Fig 7. Gelatinase activity of 2D and 3D NB cell cultures.

Gel zymography of conditioned serum-free medium samples from confluent plates (A) and spheroids cells (C) of NB_1, NB_1(-Mgat1) and NB_1(-Mgat2) cell lines (left panels). The amount loaded per well for 2D and 3D samples were 12 μg and 3 μg per well, respectively. Coomassie blue stained gels (right panels) of conditioned samples (10 μg) were loaded per well. Black arrows adjacent to gels denote upper and lower bands while grey arrow signifies middle (Mid) band. Numbers adjacent to gels denote molecular markers. Bands from glycosylation mutant samples were normalized to those NB_1 for 2D (B) and 3D (D) cell cultures. Data are shown as the mean±SEM and were compared by one-way ANOVA using Holm-Bonferroni post-hoc test (*p < 0.05). n = 3 for upper, middle and lower bands from the various samples.

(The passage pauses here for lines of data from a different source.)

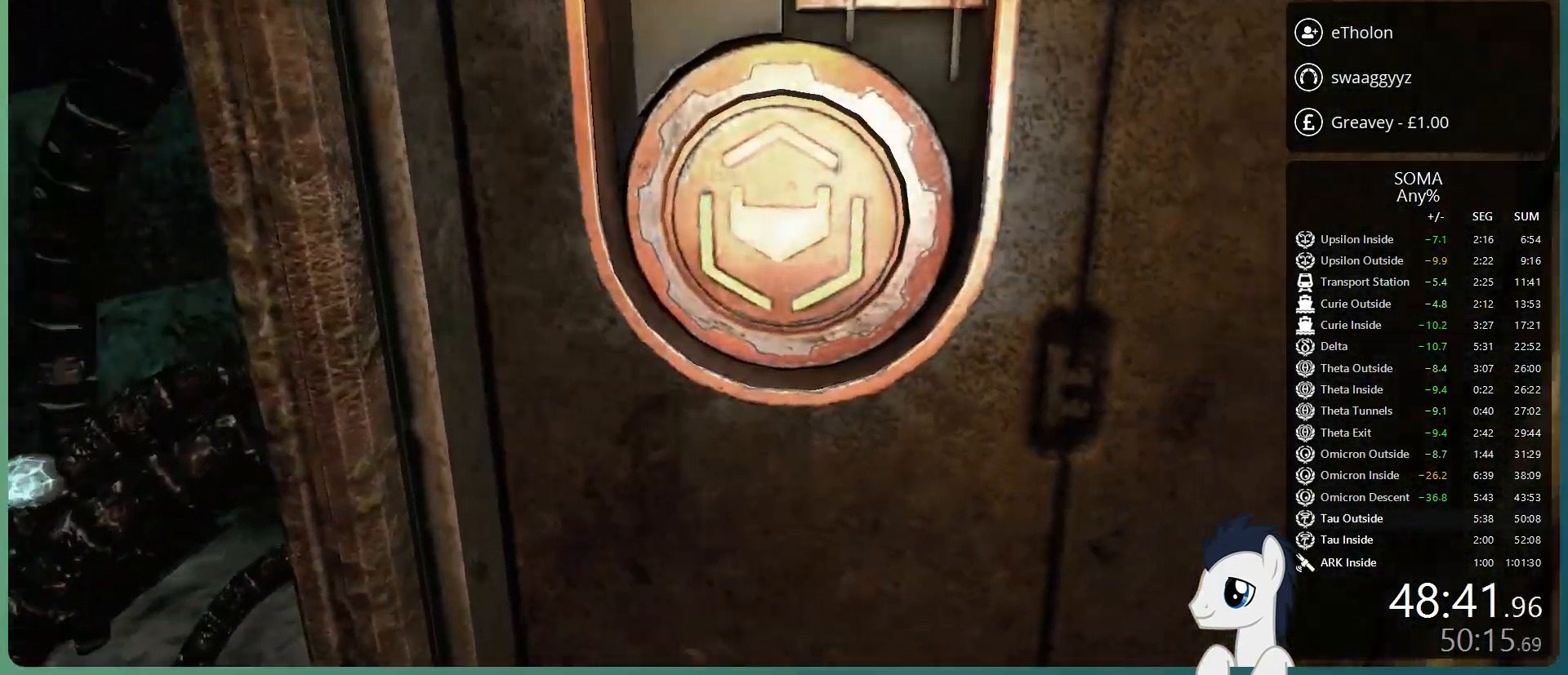
{"keys": [], "mouse": [], "events": [[33, "mouse_left", "up"], [83, "d", "down"], [83, "s", "down"], [267, "d", "up"], [267, "s", "up"]]}
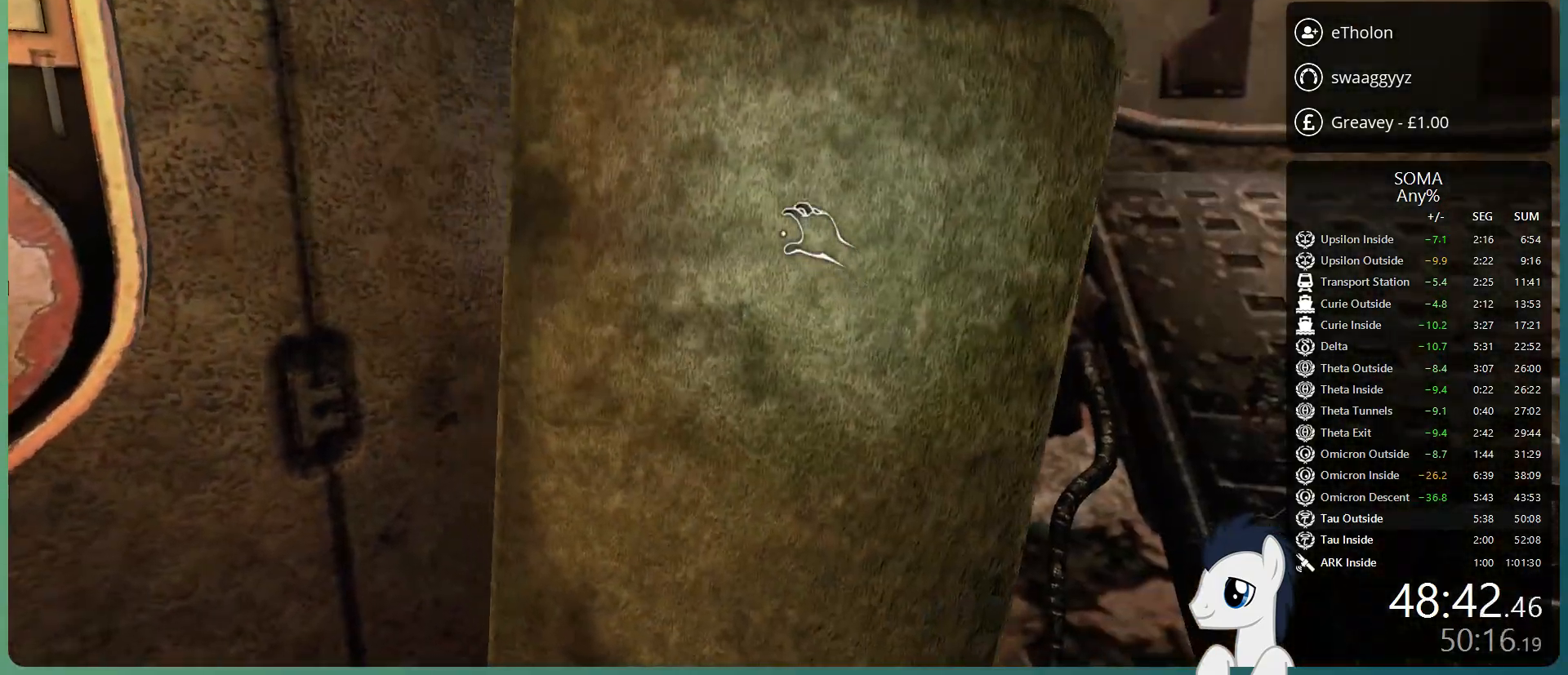
{"keys": [], "mouse": ["left"], "events": [[83, "mouse_left", "down"]]}
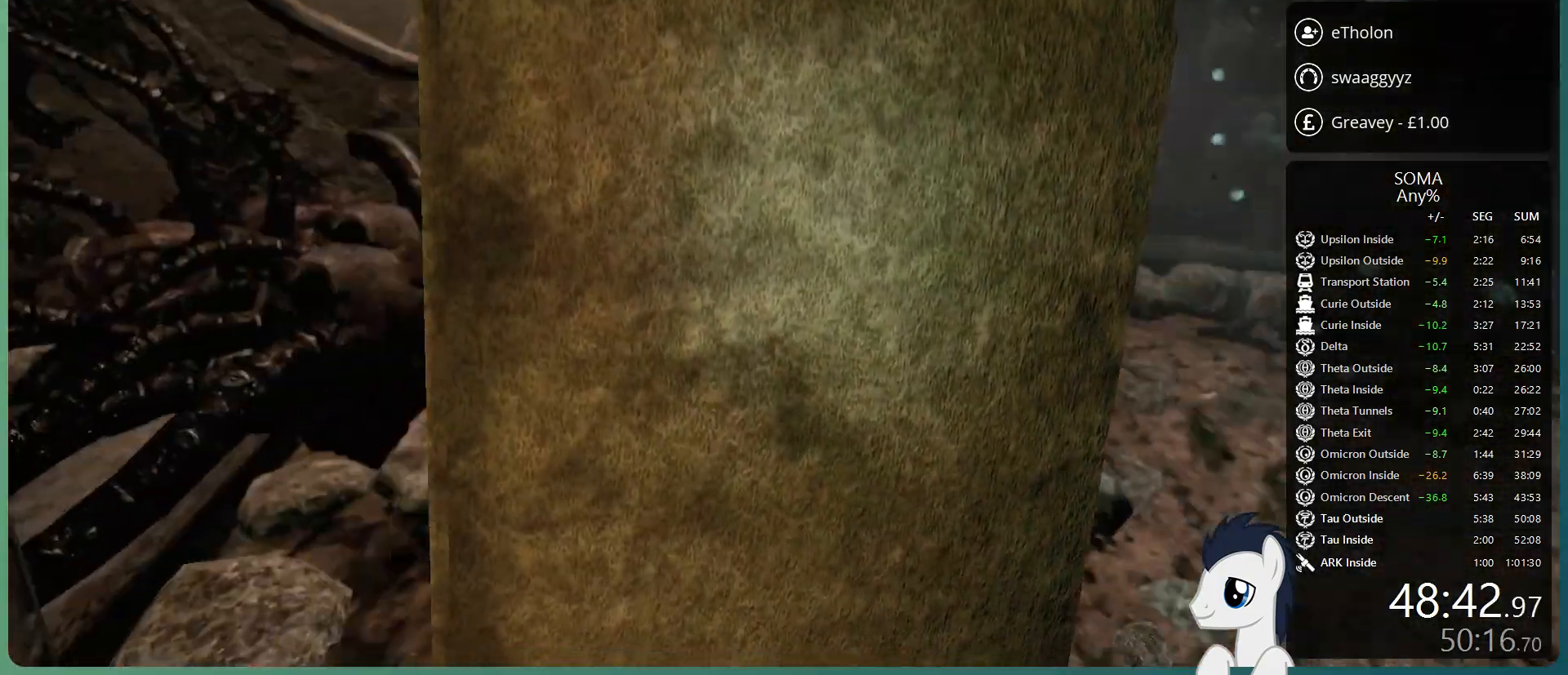
{"keys": [], "mouse": ["left"], "events": [[200, "mouse_wheel_up", "down"], [333, "mouse_wheel_up", "up"]]}
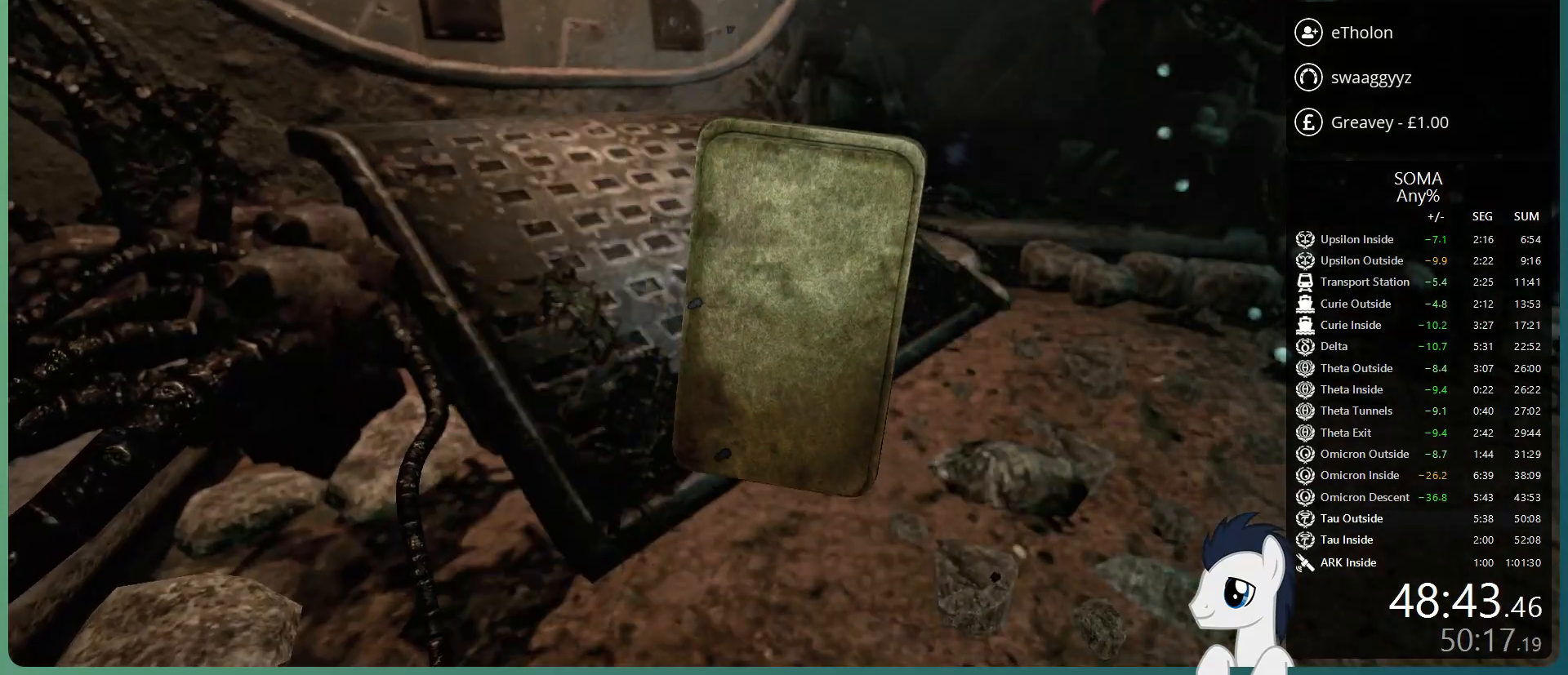
{"keys": ["r"], "mouse": ["left"], "events": [[317, "r", "down"]]}
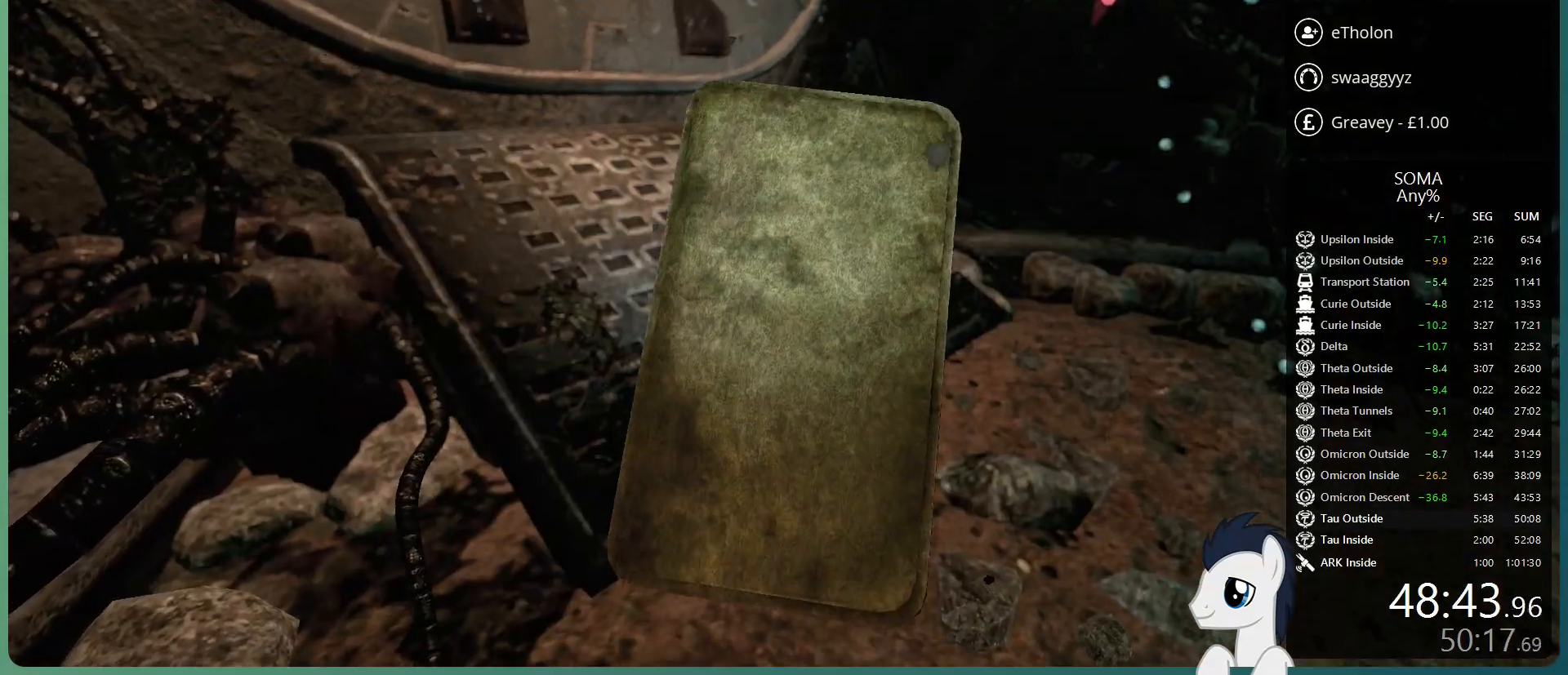
{"keys": ["d"], "mouse": [], "events": [[183, "r", "up"], [333, "mouse_left", "up"], [367, "d", "down"]]}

Fig 8. Modification of expression levels of Mgat1 impact cell-cell adhesion.

(A) Selected DIC images obtained from NB_1 (left panels), NB_1(-Mgat1) (middle panels), and NB_1(-/+MGAT1) (right panels) cell lines. Cell aggregates of more than 5 cells, as encircled in white, were analyzed. (B) The average area of cell aggregates from 3 cell dissociation experiments for each cell line. *P<0.01. Mean differences were compared using One-way ANOVA followed by Holmes-Bonferroni’s test was used to compare differences in mean values. A value of P<0.00000001 was considered significant (*). n signifies number of cell clusters.

Fig 9. Palladin, vimentin and EGFR levels were altered by changes in the N-glycosylation pathway.

(A) Western blots of HK2, palladin, and vimentin in whole cell lysates (WCL), and EGFR in total membranes (TM) from 2D and 3D cell cultures. Number adjacent to blot represents molecular weight marker in kDa. Arrows point to immunobands of interest. Protein levels loaded per well for detection of vimentin, EGFR and HK2 in both 2D and 3D samples were 20 μg per well while those for palladin were 20 μg and 10 μg for 2D and 3D samples, respectively. Blot of palladin has molecular weight markers of 75 and 100 kDa in the center lane while that of EGFR has the 150 kDa marker. Standards were not removed to show 2D and 3D samples were run on same gel and blots developed in a similar manner. (B) Coomassie blue stained gels of whole cell lysates and total membranes from 2D (20 μg) and 3D (20 μg) cell cultures. Molecular weight standards (STD) in kDa: 250; 150; 100; and 75 from top to bottom. Immunobands from NB_1(-Mgat2) and NB_1(-Mgat1) cell lines were normalized to those from the NB_1 cell line from 2D (C) and 3D (D) cultures. Data are represented as the mean±SEM and were compared by student’s T-test (*p < 0.05). n values were 3 where n represents a band.